From the entries that follow, gather each line holding the word "marked".

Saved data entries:
------------------------------------
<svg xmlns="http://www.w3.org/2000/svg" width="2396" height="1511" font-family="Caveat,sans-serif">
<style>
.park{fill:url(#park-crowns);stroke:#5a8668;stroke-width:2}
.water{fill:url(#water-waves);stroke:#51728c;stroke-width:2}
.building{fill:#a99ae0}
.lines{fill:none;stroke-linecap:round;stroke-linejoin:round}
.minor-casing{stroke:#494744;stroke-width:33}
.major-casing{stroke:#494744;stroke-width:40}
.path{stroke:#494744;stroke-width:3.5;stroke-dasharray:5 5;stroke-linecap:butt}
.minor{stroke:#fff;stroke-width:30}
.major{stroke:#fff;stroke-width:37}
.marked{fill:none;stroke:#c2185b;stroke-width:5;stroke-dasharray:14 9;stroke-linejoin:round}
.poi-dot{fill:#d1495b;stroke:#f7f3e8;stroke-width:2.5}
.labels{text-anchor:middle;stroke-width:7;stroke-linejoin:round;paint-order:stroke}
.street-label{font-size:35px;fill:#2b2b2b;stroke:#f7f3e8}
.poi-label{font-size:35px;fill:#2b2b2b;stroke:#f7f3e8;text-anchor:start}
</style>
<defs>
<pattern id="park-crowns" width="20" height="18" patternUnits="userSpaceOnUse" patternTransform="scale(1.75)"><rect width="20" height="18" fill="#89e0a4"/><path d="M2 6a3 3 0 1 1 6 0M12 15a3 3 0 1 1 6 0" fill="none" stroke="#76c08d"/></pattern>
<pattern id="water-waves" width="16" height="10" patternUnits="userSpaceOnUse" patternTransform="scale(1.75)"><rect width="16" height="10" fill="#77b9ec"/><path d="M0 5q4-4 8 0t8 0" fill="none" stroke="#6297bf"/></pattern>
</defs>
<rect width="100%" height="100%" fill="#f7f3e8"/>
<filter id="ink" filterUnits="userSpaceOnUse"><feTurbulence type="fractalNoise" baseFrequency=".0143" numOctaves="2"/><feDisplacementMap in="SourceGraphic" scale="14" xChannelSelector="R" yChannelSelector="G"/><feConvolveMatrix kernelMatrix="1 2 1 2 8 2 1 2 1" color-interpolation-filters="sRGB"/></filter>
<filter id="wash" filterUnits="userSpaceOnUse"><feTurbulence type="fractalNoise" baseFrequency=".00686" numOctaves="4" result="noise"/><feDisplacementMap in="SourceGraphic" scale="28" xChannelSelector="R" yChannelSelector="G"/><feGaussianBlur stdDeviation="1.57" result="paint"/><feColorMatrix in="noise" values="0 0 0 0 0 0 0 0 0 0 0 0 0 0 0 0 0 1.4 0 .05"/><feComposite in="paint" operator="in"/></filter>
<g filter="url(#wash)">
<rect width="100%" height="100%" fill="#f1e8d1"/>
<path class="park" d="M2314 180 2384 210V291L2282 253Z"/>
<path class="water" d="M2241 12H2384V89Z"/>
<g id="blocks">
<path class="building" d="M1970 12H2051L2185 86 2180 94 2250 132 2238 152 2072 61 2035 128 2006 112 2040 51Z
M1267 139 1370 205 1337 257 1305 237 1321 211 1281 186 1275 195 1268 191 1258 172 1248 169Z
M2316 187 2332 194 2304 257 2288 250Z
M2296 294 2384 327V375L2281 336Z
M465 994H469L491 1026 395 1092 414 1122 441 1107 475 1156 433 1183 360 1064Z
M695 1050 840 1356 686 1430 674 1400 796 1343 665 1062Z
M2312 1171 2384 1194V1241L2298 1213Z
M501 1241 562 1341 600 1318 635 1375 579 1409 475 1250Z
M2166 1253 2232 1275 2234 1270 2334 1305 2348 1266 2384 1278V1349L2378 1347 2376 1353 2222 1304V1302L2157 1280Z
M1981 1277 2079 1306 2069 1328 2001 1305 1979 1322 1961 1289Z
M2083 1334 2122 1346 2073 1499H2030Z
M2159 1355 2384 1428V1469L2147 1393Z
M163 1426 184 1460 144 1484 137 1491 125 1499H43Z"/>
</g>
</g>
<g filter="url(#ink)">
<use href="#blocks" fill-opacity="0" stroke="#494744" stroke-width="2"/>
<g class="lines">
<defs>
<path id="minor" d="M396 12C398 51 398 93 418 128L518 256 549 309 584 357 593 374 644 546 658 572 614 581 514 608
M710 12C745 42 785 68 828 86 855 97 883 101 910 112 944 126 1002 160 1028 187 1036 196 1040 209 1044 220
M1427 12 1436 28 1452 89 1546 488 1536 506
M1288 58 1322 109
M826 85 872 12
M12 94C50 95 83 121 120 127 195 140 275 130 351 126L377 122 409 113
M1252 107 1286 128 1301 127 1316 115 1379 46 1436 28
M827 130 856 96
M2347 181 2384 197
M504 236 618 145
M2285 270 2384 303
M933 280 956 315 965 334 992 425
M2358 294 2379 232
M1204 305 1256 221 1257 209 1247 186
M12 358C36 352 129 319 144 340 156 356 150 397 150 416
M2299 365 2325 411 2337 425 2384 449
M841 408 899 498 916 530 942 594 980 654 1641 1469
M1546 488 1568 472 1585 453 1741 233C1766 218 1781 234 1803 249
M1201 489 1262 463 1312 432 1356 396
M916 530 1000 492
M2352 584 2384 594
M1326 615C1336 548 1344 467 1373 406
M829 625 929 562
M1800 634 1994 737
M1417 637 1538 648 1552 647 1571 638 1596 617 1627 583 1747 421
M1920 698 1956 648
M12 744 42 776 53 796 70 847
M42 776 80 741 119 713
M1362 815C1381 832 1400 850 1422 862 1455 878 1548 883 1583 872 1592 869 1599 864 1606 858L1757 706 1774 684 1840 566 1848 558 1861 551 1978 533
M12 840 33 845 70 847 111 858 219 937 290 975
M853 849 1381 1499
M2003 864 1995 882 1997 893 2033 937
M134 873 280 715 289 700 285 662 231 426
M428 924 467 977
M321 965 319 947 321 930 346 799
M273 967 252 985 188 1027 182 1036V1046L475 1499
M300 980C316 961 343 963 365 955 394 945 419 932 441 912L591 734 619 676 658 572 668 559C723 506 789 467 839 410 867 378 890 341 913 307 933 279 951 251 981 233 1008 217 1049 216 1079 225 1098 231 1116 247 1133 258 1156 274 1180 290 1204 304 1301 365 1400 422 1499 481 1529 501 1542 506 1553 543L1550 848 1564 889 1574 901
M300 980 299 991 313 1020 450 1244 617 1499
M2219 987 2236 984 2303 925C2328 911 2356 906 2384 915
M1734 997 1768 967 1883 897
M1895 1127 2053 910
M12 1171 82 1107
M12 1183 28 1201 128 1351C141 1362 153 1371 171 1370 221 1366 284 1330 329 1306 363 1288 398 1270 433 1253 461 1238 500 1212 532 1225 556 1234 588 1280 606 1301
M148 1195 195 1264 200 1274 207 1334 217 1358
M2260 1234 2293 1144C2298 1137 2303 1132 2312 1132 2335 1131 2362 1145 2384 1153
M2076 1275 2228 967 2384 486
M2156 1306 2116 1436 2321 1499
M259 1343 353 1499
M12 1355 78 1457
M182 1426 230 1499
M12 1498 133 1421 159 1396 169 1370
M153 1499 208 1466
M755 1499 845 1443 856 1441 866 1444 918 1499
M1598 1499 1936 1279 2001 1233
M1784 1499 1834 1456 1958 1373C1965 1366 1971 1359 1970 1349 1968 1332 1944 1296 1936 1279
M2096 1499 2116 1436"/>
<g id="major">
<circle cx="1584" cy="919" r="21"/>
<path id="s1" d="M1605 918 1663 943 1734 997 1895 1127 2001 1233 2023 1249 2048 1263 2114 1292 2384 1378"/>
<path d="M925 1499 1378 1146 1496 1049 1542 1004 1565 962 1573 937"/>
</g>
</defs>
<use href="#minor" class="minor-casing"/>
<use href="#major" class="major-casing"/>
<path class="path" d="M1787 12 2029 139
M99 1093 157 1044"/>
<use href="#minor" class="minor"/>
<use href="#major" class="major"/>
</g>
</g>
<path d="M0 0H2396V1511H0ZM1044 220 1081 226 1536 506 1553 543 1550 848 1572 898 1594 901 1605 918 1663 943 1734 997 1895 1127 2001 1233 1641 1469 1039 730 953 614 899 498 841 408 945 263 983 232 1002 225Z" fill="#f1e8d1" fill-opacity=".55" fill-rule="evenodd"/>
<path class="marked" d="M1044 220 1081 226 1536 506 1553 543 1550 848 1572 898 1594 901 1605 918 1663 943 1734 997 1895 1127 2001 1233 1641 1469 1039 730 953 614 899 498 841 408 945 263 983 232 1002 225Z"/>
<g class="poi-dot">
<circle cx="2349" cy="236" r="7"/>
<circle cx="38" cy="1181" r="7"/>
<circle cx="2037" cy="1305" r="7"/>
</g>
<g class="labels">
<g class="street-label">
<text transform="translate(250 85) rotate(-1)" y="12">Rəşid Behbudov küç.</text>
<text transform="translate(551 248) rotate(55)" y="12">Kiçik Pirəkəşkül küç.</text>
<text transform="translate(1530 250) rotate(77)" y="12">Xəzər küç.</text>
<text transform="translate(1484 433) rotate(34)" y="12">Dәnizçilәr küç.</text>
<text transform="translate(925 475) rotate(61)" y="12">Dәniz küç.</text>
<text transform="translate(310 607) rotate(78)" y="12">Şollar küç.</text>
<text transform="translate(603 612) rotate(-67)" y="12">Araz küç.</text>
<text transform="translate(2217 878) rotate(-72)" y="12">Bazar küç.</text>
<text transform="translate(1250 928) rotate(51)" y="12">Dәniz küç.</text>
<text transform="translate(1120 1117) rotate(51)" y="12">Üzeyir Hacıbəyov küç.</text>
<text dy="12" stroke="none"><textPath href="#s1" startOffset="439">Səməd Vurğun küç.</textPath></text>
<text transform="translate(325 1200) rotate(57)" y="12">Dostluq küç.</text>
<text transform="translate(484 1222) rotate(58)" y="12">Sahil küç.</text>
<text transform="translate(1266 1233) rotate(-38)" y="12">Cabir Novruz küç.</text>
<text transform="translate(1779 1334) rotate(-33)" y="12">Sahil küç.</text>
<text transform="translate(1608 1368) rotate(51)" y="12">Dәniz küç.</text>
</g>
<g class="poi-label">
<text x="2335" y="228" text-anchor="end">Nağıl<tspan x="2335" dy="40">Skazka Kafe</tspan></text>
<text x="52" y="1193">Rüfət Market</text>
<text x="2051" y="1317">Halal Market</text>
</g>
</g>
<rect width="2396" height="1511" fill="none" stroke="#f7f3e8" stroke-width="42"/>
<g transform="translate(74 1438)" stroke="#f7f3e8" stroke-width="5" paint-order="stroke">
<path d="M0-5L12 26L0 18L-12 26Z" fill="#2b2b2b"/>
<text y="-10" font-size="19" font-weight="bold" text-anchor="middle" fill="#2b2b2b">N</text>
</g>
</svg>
------------------------------------
## ANSWER SPACE
.marked{fill:none;stroke:#c2185b;stroke-width:5;stroke-dasharray:14 9;stroke-linejoin:round}
<path class="marked" d="M1044 220 1081 226 1536 506 1553 543 1550 848 1572 898 1594 901 1605 918 1663 943 1734 997 1895 1127 2001 1233 1641 1469 1039 730 953 614 899 498 841 408 945 263 983 232 1002 225Z"/>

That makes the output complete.